> TEXT SEGMENT:

++++++++

Friday, October 30, 2009

How Not To Be Innovative: The Case Of Mixed Parentage

Under 1Malaysia, one has to be careful about the purity of one's blood.

Cases reported here.

1. Marina Undau, 18, of SMK Simanggang scored 9As and 1B in the SPM examinations last year. She thought she could undergo a university matriculation programme, but was rejected by the Ministry of Education because was deemed not to be a Bumiputra. Her father is Iban but her mother is Chinese.

2. Lymie from SMK Kuching Town No 1 scored 9As and IB in her SPM examinations but was also rejected because her father James is Iban-Bidayuh but her mother is a Chinese-Iban.

The decision on the classification of whether a person is a Bumiputera or a non-Bumiputera for the purpose of entering the national universities or its matriculation programme is made by the Student Intake Management Division, Higher Learning Department and Higher Education Ministry.

++++++++

> MATERIAL PROVIDED:
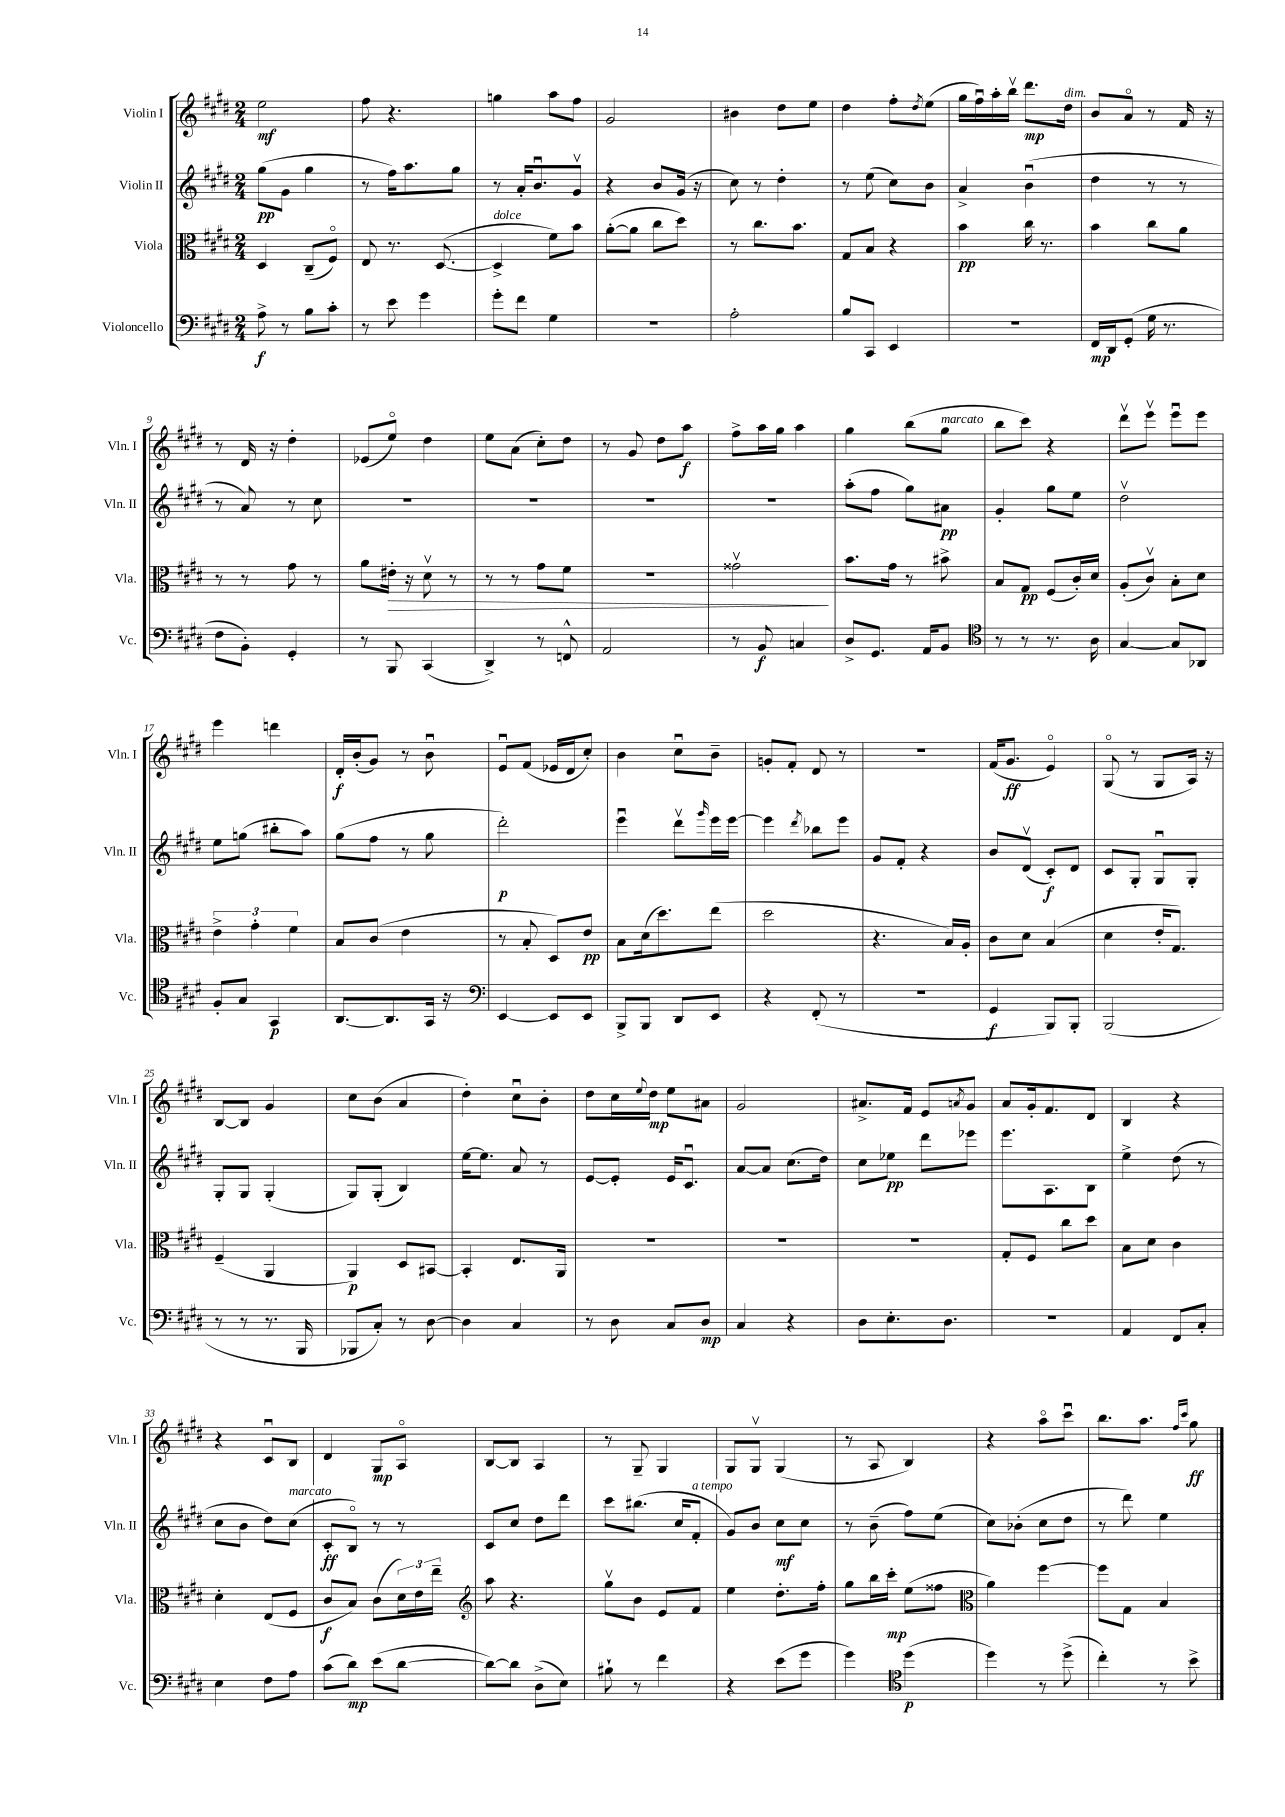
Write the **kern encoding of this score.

++++++++

> THINGS TO DO:
**a.** Do these statements agree with the post about mixed parentage? For each, answer yes or no and quote the words that settle it. (i) Marina Undau scored 9As and 1B in the SPM examinations. (ii) Lymie's father is Chinese. (iii) School principals decide whether a student counts as a Bumiputera for university entry.
**b.** Carry the post about mixed parentage on past its last sentence.

> RESULTS:
**a.**
(i) Yes: "scored 9As and 1B in the SPM examinations last year."
(ii) No: "her father James is Iban-Bidayuh."
(iii) No: "is made by the Student Intake Management Division, Higher Learning Department and Higher Education Ministry."

**b.**
The classification is apparently based on Article 161a of the Federal Constitution:
"(6) In this Article "native" means:
(a) in relation to Sarawak, a person who is a citizen and either belongs to one of the races specified in Clause (7) as indigenous to the State or is of mixed blood deriving exclusively from those races; and
(b) in relation to Sabah, a person who is a citizen, is a child or grandchild of a person of a race indigenous in Sabah, and was born (whether on or after Malaysia Day or not) either in Sabah or to a father domiciled in Sabah at the time of the birth.
(7) The races to be treated for the purposes of the definition of "native" in Clause (6) as indigenous to Sarawak are the Bukitans, Bisayahs, Dusuns, Sea Dayaks, Land Dayaks, Kedayans, Kelabit, Kayans, Kenyahs (including Sabups and Sipengs), Kajangs (including Sekapans, Kejamans, Lahanans, Punans, Tanjongs and Kanowits), Lugats, Lisums, Malays, Melanaus, Muruts, Penans, Sians, Tagals, Tabuns and Ukits."

1. Is the Ministry of Higher Education run by people of lower education?
2. Is it trying to mix education with politics?
3. Is the federal government trying to undermine another of its state governments?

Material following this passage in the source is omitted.